Data compression is when you take a big chunk of data and crunch it down to fit into a smaller space. That data is put on ice; you have to un-crunch the compressed data to get at it. Data optimization, on the other hand, is when you take a chunk of data plus a collection of operations you can perform on that data, and crunch it into a smaller space while retaining the ability to perform the operations efficiently. This thesis investigates the problem of data optimization for some fundamental static data types, concentrating on linked data structures such as trees. I chose to restrict my attention to static data structures because they are easier to optimize since the optimization can be performed off-line. Data optimization comes in two different flavors: concrete and abstract. Concrete optimization finds minimal representations within a given implementation of a data structure; abstract optimization seeks implementations with guaranteed economy of space and time. I consider the problem of concrete optimization of various pointer-based implementations of trees and graphs.
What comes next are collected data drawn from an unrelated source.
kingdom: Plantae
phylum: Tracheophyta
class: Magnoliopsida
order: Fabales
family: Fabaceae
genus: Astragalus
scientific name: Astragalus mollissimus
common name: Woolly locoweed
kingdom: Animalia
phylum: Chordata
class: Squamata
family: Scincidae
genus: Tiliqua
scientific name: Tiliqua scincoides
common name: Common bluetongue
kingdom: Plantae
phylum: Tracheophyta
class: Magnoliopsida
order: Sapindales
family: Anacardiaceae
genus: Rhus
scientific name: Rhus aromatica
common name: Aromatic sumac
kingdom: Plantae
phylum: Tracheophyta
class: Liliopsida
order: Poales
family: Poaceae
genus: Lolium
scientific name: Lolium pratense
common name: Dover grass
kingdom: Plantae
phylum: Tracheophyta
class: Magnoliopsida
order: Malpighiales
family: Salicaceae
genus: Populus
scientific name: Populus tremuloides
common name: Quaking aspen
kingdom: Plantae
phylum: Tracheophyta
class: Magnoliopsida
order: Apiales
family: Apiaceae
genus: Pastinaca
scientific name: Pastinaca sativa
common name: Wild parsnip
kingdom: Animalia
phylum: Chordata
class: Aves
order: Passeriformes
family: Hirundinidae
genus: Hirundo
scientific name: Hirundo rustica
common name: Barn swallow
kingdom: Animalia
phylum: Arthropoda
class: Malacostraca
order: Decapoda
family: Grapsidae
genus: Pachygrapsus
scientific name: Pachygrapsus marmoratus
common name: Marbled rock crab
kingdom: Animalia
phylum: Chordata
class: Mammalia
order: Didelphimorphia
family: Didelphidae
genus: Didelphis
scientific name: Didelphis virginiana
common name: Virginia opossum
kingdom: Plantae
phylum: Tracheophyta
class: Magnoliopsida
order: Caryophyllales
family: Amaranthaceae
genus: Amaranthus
The only legitimate use of a pointer is as a reference, so we are free to map the pieces of a linked structure into memory as we choose. The problem is to find a mapping that maximizes overlap of the pieces, and hence minimizes the space they occupy. I solve the problem of finding a minimal representation for general unordered trees where pointers to children are stored in a block of consecutive locations. The algorithm presented is based on weighted matching. I also present an analysis showing that the average number of cons-cells required to store a binary tree of n nodes as a minimal binary DAG is asymptotic to $n/({\pi\over 8}$ lg $n)\sp{1/2}$. Methods for representing trees of n nodes in $O$($n$) bits that allow efficient tree-traversal are presented. I develop tools for abstract optimization based on a succinct representation for ordered sets that supports ranking and selection. These tools are put to use in a building an $O$($n$)-bit data structure that represents n-node planar graphs, allowing efficient traversal and adjacency-testing.